• Brief
Pictures stay out of the copy; output exactly the lines from the one containing "Clinton shares a story about" through the end of the material.
::: Extracted entries :::
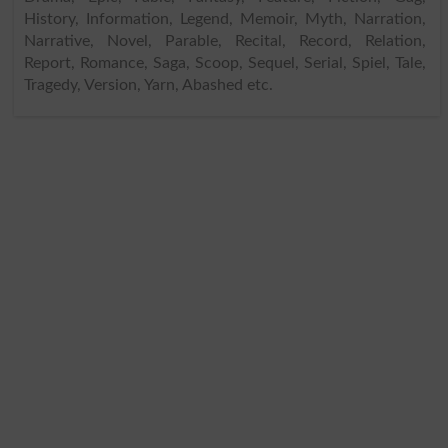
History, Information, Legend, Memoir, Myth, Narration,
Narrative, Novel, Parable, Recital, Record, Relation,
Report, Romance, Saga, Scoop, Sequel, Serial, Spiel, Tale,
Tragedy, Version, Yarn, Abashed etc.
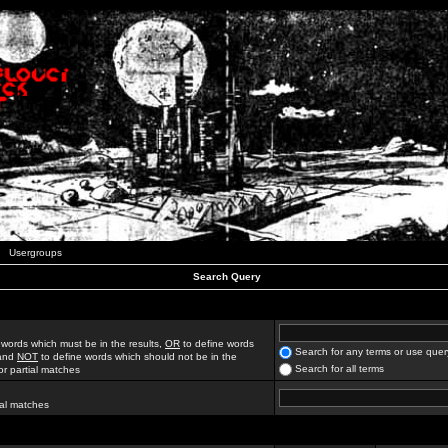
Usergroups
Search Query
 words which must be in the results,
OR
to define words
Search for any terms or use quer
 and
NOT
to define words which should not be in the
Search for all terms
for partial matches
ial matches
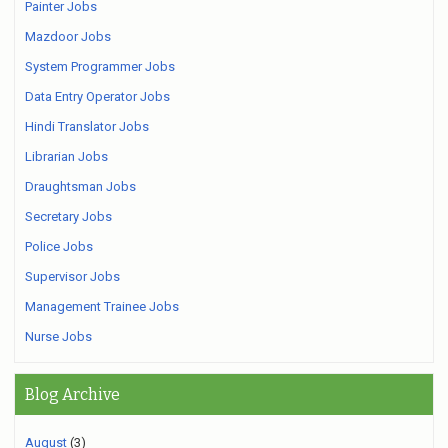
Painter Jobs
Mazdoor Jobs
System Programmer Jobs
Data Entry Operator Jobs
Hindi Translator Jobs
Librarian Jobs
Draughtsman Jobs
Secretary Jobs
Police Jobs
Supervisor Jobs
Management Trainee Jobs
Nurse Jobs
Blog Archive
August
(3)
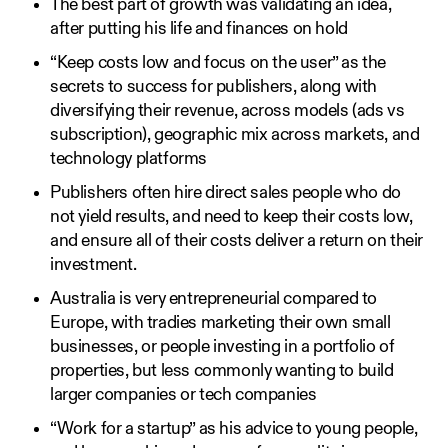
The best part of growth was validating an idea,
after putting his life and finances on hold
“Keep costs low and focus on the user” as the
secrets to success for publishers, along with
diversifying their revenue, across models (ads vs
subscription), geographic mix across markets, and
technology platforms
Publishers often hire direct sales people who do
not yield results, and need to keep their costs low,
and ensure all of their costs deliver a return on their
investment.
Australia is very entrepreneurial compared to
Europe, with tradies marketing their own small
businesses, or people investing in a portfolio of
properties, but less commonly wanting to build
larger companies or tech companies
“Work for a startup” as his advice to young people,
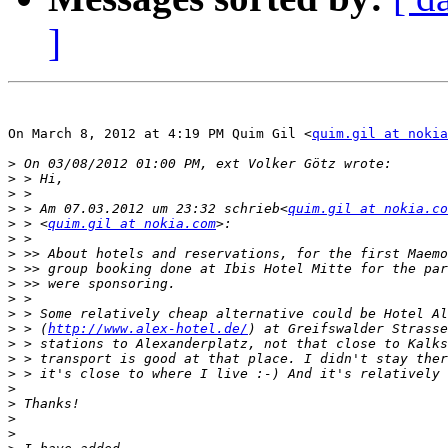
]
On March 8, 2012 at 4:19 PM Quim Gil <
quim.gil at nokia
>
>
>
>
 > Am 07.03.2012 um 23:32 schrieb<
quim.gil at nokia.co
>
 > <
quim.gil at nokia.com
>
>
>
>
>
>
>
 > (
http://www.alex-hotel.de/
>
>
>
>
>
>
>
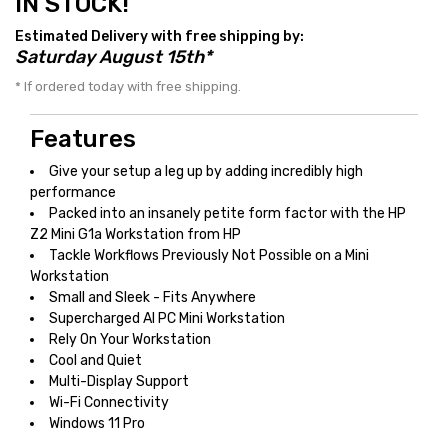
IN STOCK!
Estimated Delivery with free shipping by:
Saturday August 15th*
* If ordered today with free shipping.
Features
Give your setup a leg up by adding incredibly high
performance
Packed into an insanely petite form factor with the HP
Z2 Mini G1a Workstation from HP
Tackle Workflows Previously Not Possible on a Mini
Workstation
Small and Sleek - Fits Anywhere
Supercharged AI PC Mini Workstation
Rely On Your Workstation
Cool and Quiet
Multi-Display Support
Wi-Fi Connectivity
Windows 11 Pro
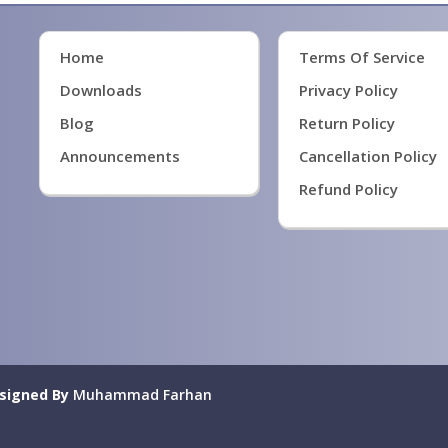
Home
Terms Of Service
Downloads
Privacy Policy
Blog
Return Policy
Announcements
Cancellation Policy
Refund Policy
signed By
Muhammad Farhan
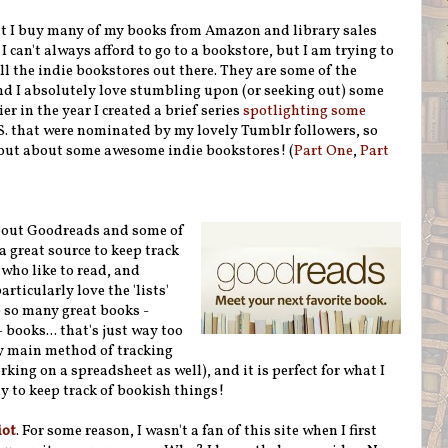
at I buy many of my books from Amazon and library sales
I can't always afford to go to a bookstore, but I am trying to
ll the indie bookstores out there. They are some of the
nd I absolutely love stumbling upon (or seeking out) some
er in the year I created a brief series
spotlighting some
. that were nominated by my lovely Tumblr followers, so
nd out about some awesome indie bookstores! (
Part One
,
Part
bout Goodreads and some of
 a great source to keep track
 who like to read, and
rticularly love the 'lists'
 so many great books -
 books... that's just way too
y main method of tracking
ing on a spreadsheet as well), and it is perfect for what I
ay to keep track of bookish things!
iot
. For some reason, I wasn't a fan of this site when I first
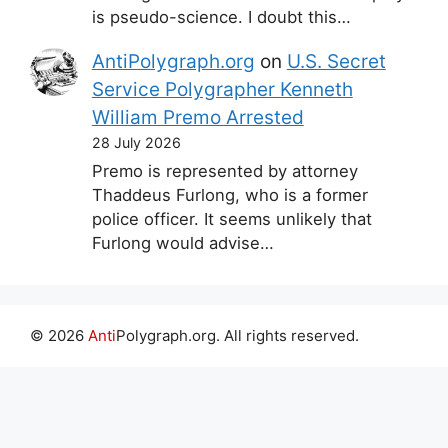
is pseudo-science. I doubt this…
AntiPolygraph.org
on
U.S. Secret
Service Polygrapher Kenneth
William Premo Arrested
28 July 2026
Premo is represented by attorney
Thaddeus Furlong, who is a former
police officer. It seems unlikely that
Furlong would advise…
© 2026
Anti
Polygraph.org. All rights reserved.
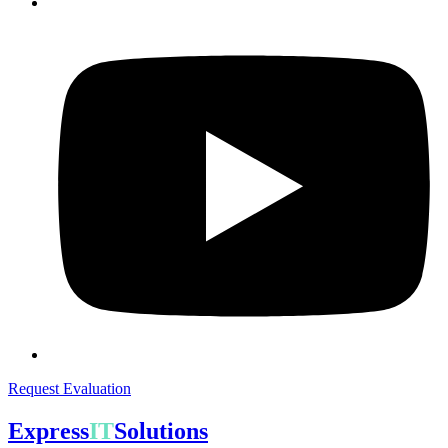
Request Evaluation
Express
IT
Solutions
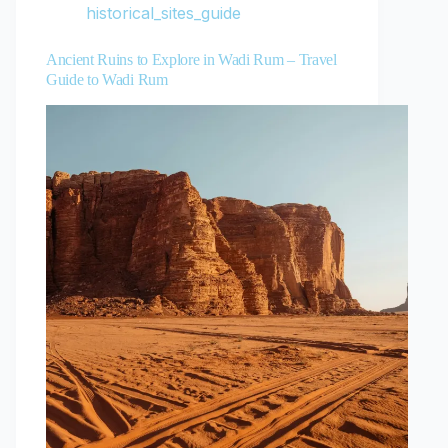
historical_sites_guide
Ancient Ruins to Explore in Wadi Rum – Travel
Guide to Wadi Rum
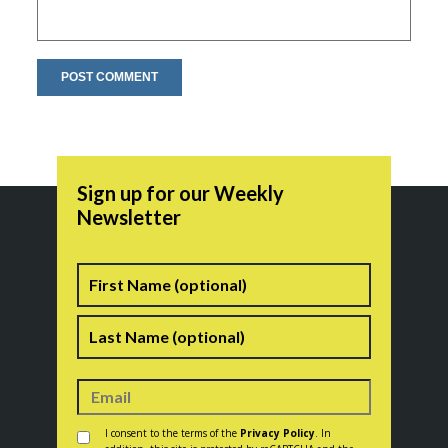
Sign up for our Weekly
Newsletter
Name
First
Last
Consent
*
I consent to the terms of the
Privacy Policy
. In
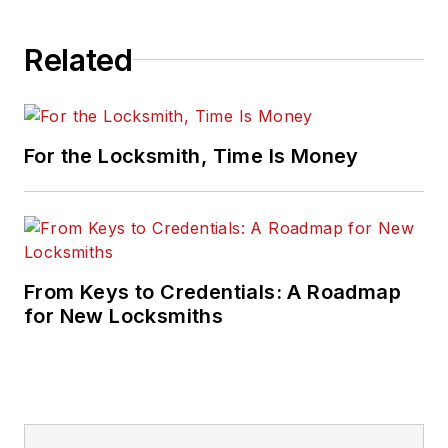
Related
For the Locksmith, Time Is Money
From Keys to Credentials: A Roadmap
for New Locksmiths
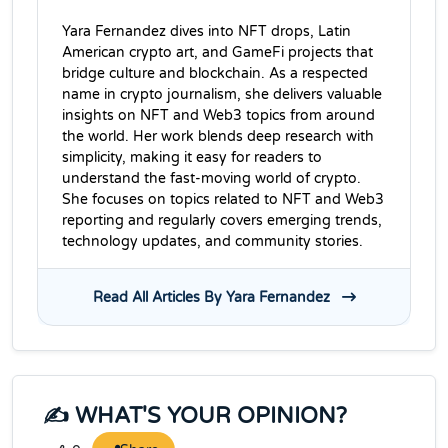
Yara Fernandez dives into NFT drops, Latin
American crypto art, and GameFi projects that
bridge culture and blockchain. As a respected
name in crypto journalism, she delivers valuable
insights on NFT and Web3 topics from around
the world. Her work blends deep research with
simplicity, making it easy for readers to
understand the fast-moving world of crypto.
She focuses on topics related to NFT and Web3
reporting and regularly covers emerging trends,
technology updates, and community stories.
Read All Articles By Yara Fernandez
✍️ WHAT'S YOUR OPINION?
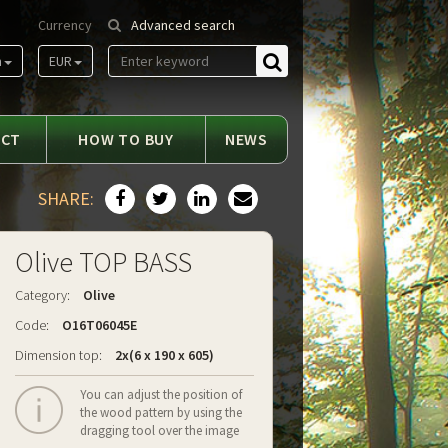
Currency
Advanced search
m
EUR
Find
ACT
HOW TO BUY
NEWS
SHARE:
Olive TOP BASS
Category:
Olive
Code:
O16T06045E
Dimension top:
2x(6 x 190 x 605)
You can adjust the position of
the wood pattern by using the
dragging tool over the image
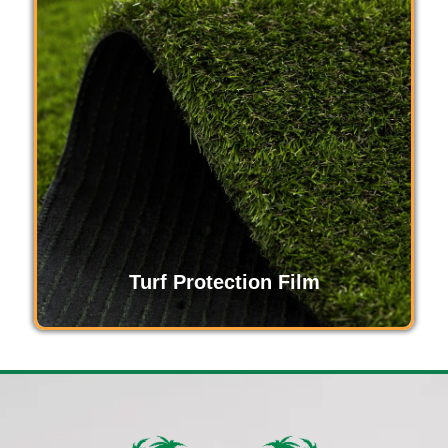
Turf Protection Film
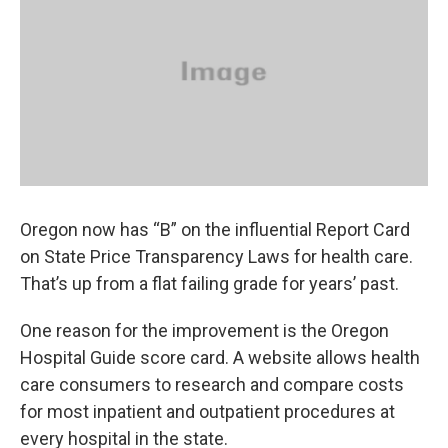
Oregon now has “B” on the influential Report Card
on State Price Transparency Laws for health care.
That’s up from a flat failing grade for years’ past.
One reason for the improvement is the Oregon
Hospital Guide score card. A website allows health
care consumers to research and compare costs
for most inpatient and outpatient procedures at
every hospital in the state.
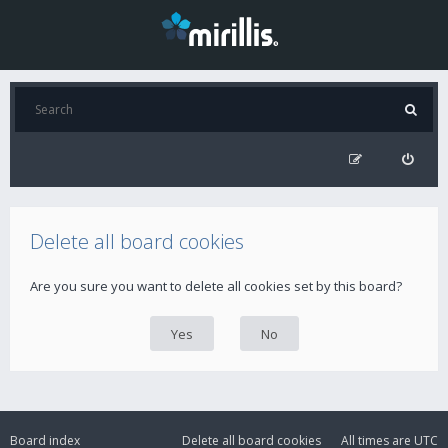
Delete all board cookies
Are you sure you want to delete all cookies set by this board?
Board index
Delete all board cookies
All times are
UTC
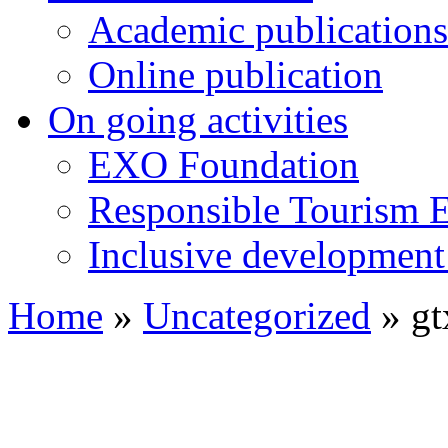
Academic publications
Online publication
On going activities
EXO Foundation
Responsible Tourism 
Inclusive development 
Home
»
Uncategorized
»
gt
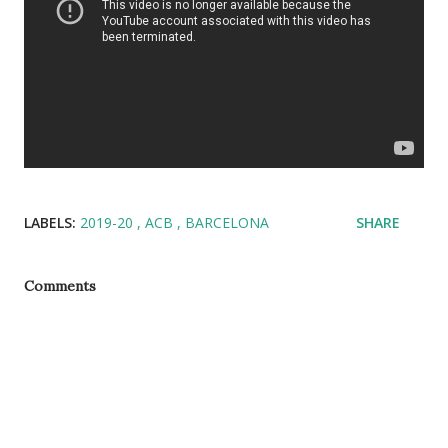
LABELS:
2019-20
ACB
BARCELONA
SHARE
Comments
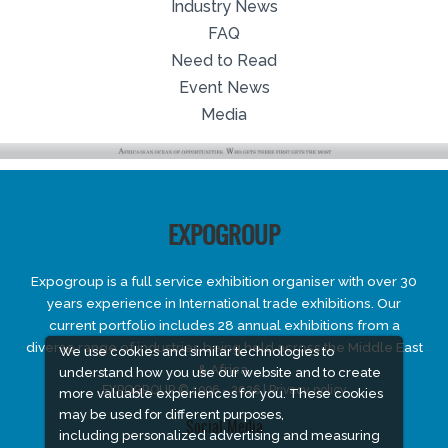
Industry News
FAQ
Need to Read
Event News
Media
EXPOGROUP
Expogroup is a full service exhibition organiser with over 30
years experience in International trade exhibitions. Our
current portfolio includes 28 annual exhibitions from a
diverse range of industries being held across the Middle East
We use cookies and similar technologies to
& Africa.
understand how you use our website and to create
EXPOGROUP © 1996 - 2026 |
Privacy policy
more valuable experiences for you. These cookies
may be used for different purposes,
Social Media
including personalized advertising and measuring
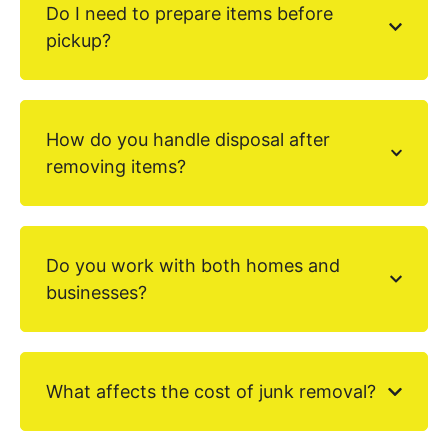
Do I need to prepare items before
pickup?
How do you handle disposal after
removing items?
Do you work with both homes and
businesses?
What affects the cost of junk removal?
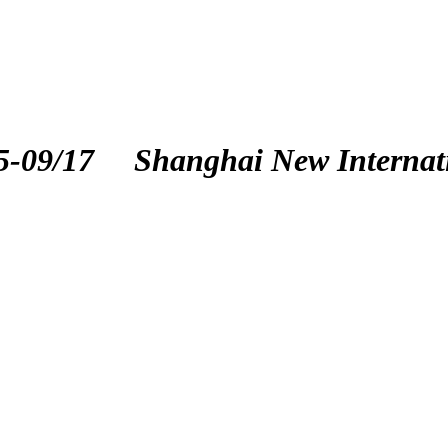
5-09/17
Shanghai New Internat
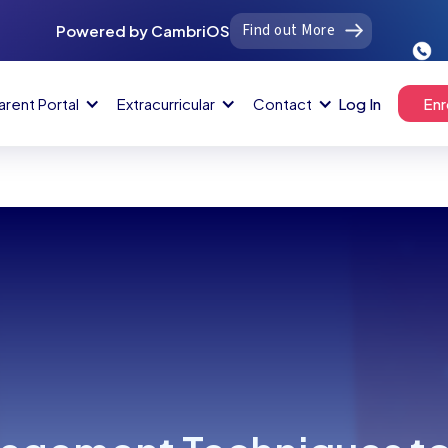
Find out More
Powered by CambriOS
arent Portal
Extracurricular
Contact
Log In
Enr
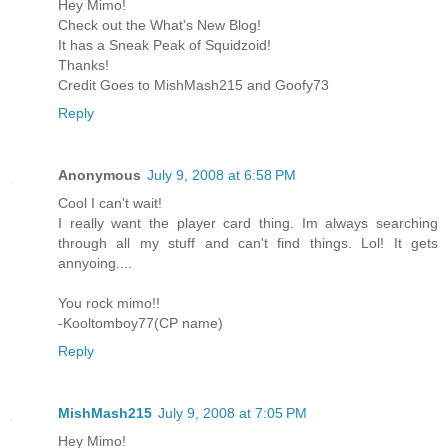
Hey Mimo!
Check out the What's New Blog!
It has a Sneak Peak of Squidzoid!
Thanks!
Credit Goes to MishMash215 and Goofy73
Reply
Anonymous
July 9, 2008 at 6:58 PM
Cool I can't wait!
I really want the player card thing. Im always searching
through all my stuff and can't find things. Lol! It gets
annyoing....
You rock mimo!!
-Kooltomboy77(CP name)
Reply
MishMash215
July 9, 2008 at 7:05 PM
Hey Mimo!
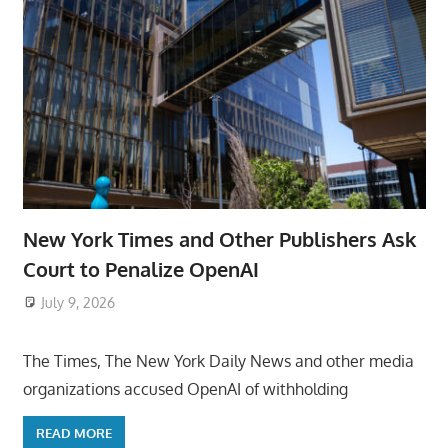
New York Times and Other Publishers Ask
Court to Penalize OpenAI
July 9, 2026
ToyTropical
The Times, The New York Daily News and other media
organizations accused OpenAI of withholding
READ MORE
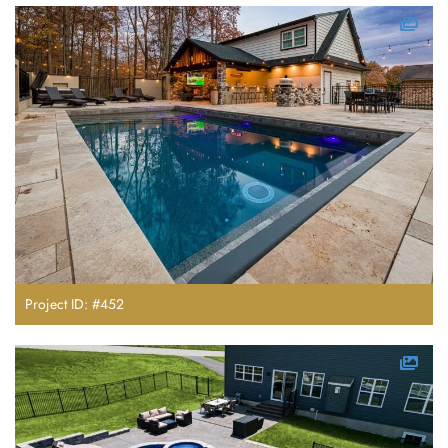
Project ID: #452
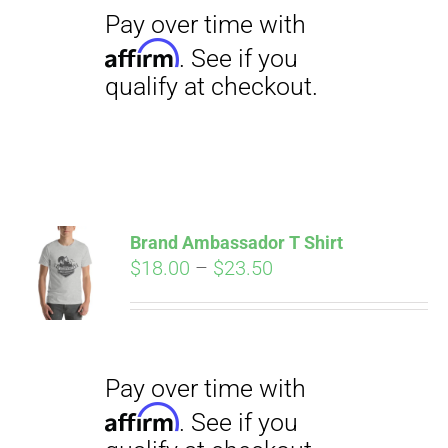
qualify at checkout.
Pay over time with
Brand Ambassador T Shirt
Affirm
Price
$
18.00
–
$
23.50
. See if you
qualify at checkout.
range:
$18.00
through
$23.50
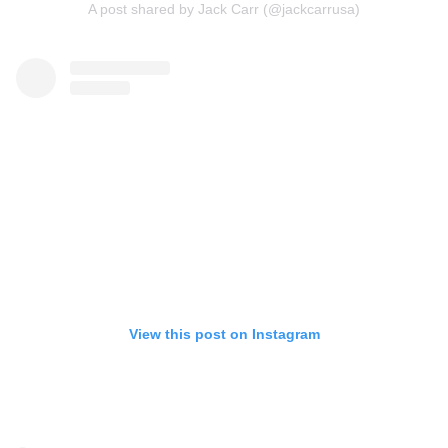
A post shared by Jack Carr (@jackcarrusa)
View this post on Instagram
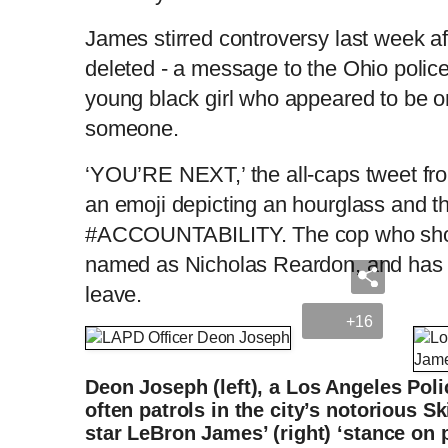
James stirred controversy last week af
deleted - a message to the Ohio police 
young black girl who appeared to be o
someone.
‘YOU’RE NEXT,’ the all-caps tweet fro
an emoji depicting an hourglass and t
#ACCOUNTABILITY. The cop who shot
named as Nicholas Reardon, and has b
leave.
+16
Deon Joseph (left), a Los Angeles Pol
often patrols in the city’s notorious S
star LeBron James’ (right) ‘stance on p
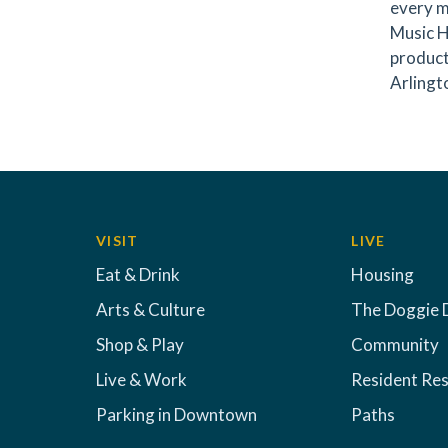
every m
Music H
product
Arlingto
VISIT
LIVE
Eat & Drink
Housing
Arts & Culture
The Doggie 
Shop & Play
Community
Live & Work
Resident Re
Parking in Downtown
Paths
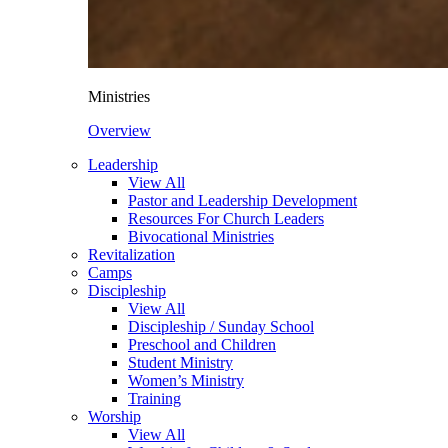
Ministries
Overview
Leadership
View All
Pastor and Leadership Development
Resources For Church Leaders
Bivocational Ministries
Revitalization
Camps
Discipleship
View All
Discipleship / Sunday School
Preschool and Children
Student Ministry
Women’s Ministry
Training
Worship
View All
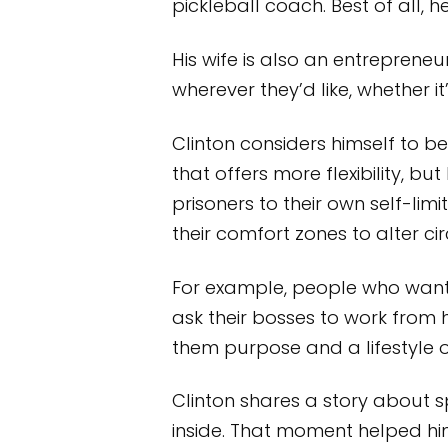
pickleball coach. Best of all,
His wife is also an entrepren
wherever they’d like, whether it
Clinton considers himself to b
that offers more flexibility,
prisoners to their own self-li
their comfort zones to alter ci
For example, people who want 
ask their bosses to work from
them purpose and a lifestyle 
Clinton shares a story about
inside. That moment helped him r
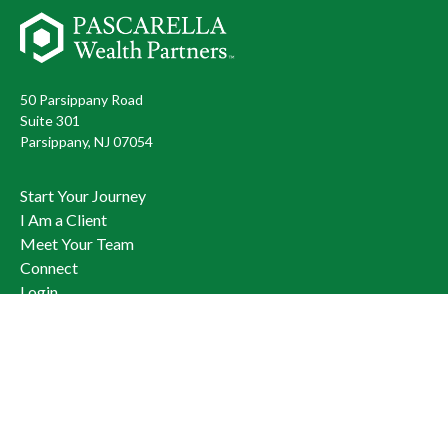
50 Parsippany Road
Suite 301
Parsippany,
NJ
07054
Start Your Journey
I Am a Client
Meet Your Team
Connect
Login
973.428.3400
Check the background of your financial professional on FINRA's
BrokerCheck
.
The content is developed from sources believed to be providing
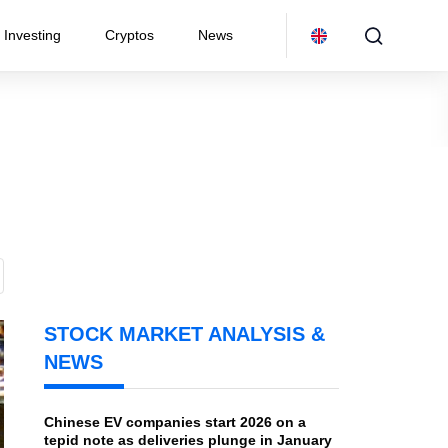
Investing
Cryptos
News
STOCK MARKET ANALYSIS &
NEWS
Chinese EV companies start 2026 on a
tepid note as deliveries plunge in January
:::
• Task response
Clinton shares a story about
inside. That moment helped him r
50 Parsippany Road
Suite 301
Parsippany,
NJ
07054
Start Your Journey
I Am a Client
Meet Your Team
Connect
Login
973.428.3400
Check the background of your financial professional on FINRA's
BrokerCheck
.
The content is developed from sources believed to be providing
Investing
Cryptos
News
STOCK MARKET ANALYSIS &
NEWS
Chinese EV companies start 2026 on a
tepid note as deliveries plunge in January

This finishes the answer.